I have no desire to spend time on debates.
Larry previously inquired for assistance, I offered an expanded and
worthwhile explanation of which he failed to heed, read or investigate and
took another's less detailed explanation.
Then he returns and adds insults. Of course, in all fairness, I did submit
an "I told you so!" Even in my initial reply included a statement about "You
OCR the pages individually and make the corrections." would have saved him
all his wasted time.

His shortcomings or unwillingness to use and SE or something similar to
Webster's are not my fault or problem.
Neither is your willingness to debate.

If you know so much and desire and argument?
Than perhaps you can spend your time instructing Attempting to instruct and
communicate with Larry?

Besides, your writing communication is so much easier to understand than
mine :-))

Back to scanning. . . .
 
Summary of problem: I have pdf files I created by scanning which are
vastly too large.

Larry, you had said the pages were "all text" and that the purpose was
for web display. PDF file size is a big problem, 100 pages of color can
be astronomical size.

So I have two guesses: First is that you may be scanning in color or
grayscale mode, and an "all text" page suggests it should be scanned in
line art mode (certainly true if there is no color or grayscale to be
captured, for example black text). I am not familiar with your software,
but I'd guess its Black Text setting may mean line art mode, which is
appropriate for black text. But normally scanning software offers modes
of Color, Grayscale, or Line art, but sometimes they can find different
words.

The second guess is that you might also be scanning at printing
resolution, which would be excessive size for the web. Files just right
for printing are large images, which are unsuitable size for the web.
Try 100 dpi for pages to be displayed on the video screen (for a rough
try at actual size, or maybe 150 dpi if you might perceive 100 dpi as
being too small to read). I assume your software should allow control of
scan mode and resoltion.

In short, line art is 1/24 the size of a color image or 1/8 the size of a
grayscale image, and 100 dpi is 1/9 the size of a 300 dpi image.

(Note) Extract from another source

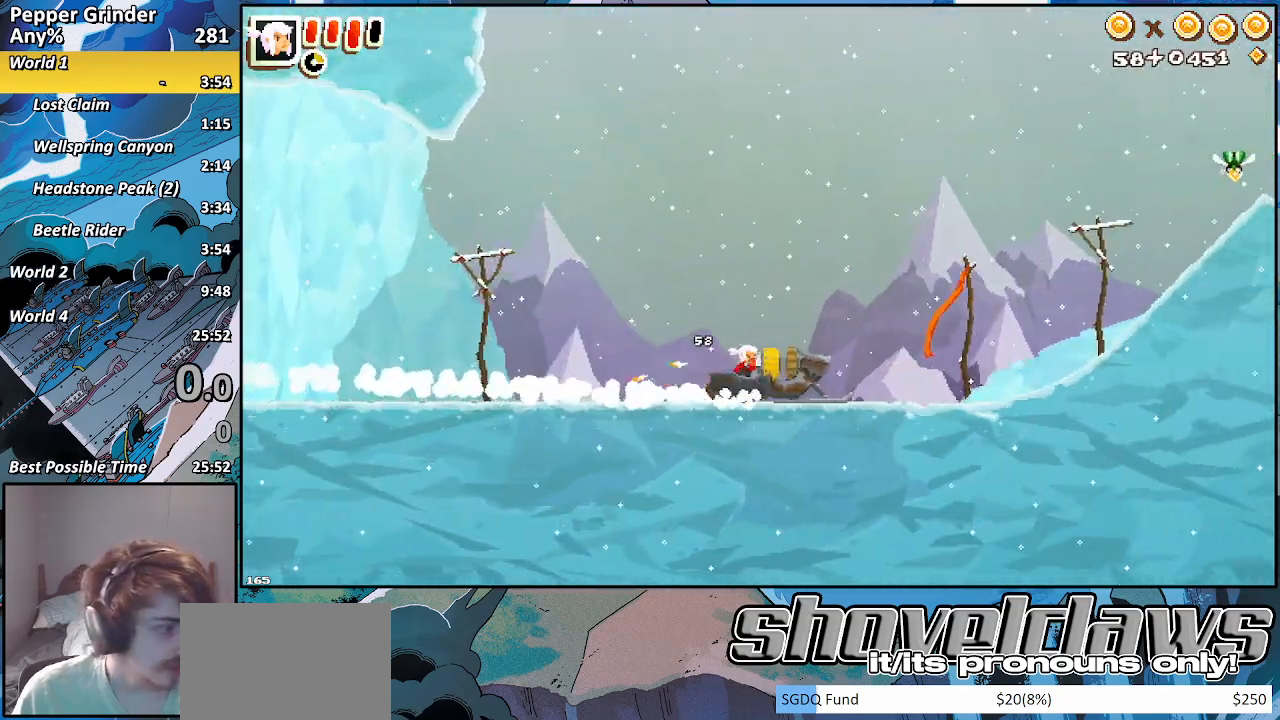
{"buttons": ["R2"], "left_stick": "down-right", "right_stick": "center", "events": []}
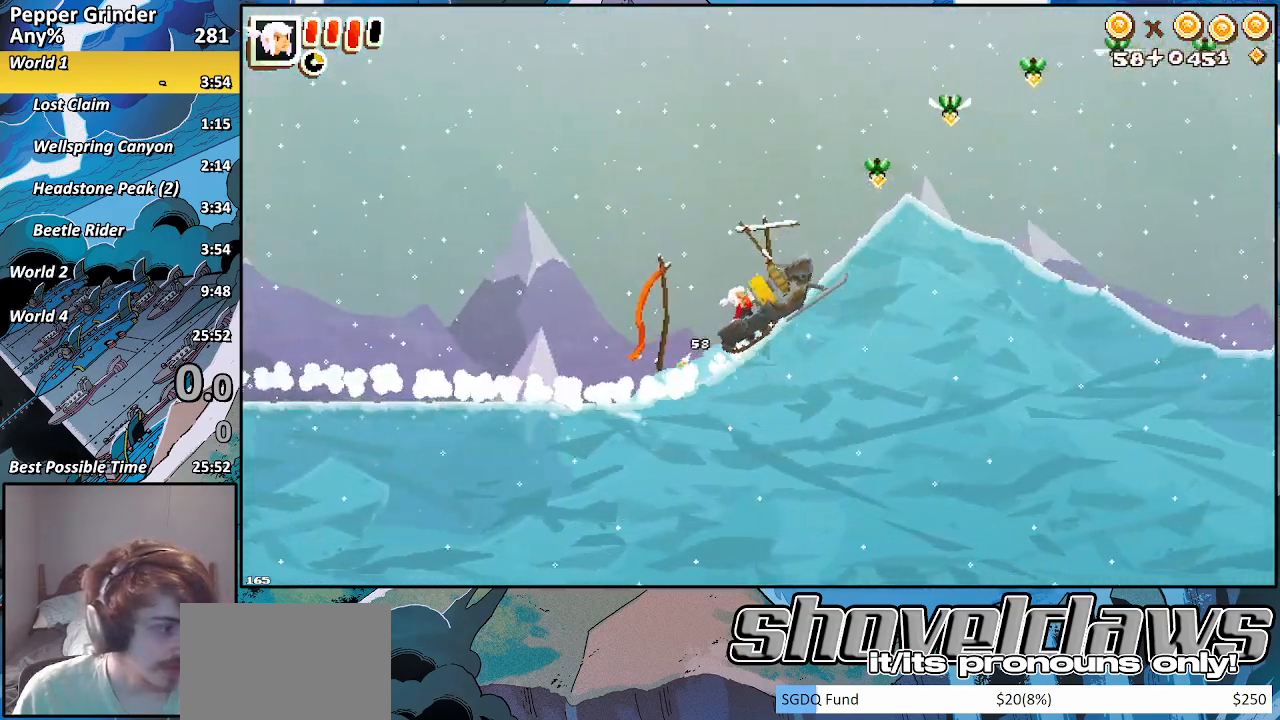
{"buttons": ["R2"], "left_stick": "down-right", "right_stick": "center", "events": []}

100 dpi line art page images (no OCR) shouldnt be over 50KB per page, if
even that (assuming your PDF software does the expected file compression
for line art). Of course 100 pages may still run to 5 MB, and you may
instead want several smaller files for web access.

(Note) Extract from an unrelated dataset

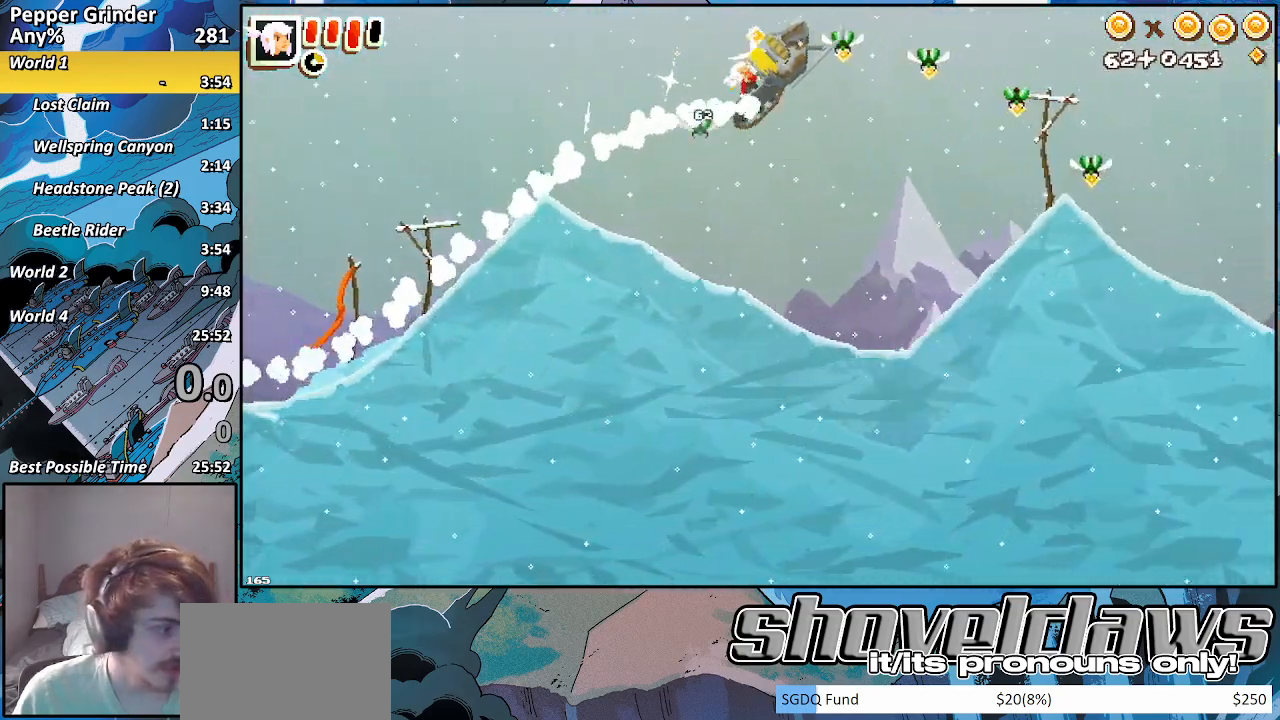
{"buttons": ["R2"], "left_stick": "down-right", "right_stick": "center", "events": []}
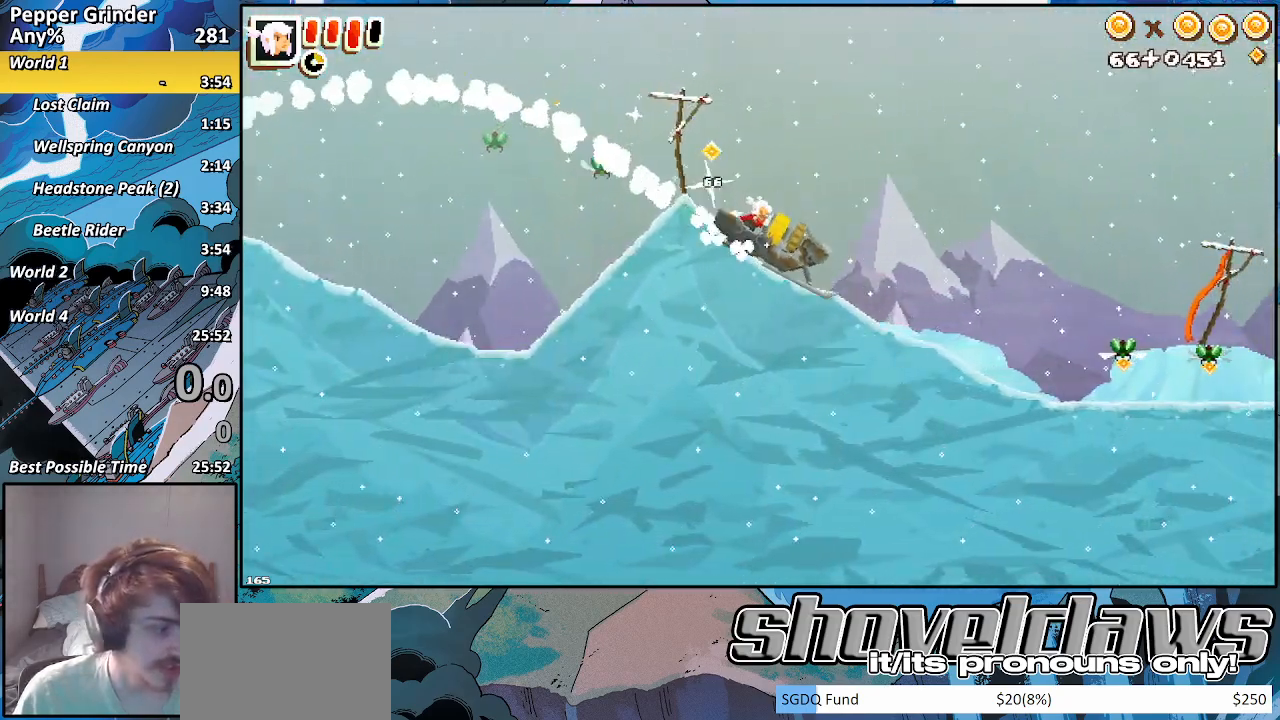
{"buttons": ["R2"], "left_stick": "right", "right_stick": "center", "events": [[200, "left_stick", "right"]]}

PDF files containing only text characters (no images) are vastly smaller
than page image files, but the normal way the text PDF are created is to
"print" the text document source (from a word processor like Word or
similar) to a PDF driver, as if it were a printer. Your installation may
or may not include that PDF printer driver, I dont know. I am speaking
of real text characters in Word, NOT page images in Word. This is
referring to printing the original text document source, so this means
your scanned case must do OCR into Word first. These text files are
greatly smaller than image files (for example, all the manuals we see in
PDF are the original text documents printed to PDF from a word processor
type of program - they are NOT scanned pages). OCR may lose the look and
feel of the original page, but PDF will retain the look and feel of the
Word page.

But if you were going to do the work of OCR, possibly you instead just
want to create regular HTML web pages instead of PDF. But PDF would have
the advantage to keep all the document pages together, all pages could be
downloaded or printed in one operation, the printed page would look the
same as the original page on the screen, etc.
 
Dances said:
(Palatino-Italic) findfont 20 scalefont setfont
10 20 moveto
(The quick brown dogcow jumped over the lazy fox) show
showpage

For me this seems to be PostScript.

best regards,
Hubert
 
It is. PostScript can be much more human-readable than PDF, and it's
easy to turn PostScript into PDF with ps2pdf. This was an *example*
designed to show how it is possible to make a "text PDF" when
lostinspace said that no such thing existed. There's not a 1-to-1
mapping between PDF elements and PostScript elements, but for text, the
concepts are very similar. You can see this for yourself by running
ps2pdf on the PostScript above and then looking at the generated PDF in
a text editor. The text string will get compressed, so it'll be
illegible, but it's obvious what's going on when you look at the markup
elements in the PDF.
In order to use it inside PDF, you might need to create encapsulated
postscript.

Not really necessary, use ps2pdf or a library like PDFLib to write a
"text PDF" directly.
 
Larry,
I might add there is no such thing as a text-PDF. ALL PDF's are
images (or as your prefer graphic.
The difference between a Word or text document created as a PDF as compared
to an image, is that only the images of the text are scanned versus the
whole page image.


From the scanner, yes if that is what you meant, since scanners can only
create images. But otherwise no, certainly not in general, PDF is
Postscript inside, which is all about text characters. The idea of PDF is
that it allows viewing/printing without having a Postscript device (PDF is
for Portable Document Format). The overhead is in the free Acrobat PDF
viewer program, basically it does the Postscript conversion so we mere
mortals can see or print it.

The Postscript page may also contain images, but images are not required.
A scanned full page image is simply a very large image on an otherwise blank
page. Most PDF files do contain mostly text characters, created by
"printing" the original text source document to a PDF printer driver
(selecting the word processor File - Print menu, and then selecting the PDF
driver as if it were a printer, which creates the PDF file). All the
manuals we see in PDF are done this way... the manual PDF file contains the
original text characters in Postscript page format (not an image of text
characters). The PDF manuals are NOT scanned pages, and never were. File
size would make that impossible.

The individual document page source content may also include a few small
images on the pages, and if so, such images are also included in the
Postscript. File size becomes huge if there are many large images however,
and astronomical size if it is all full page images. You can see the
differences though. The text characters are searchable (images are not
searchable). When you resize the PDF page to say 300%, the images msut be
resampled and become lesser quality, but the text characters are simply
larger, and still full quality at any size (same as making the text size
larger in a word processor). The text characters will both print and view
exceptionally well, but any images must be sized for one purpose or the
other, with the second mode far from optimum quality.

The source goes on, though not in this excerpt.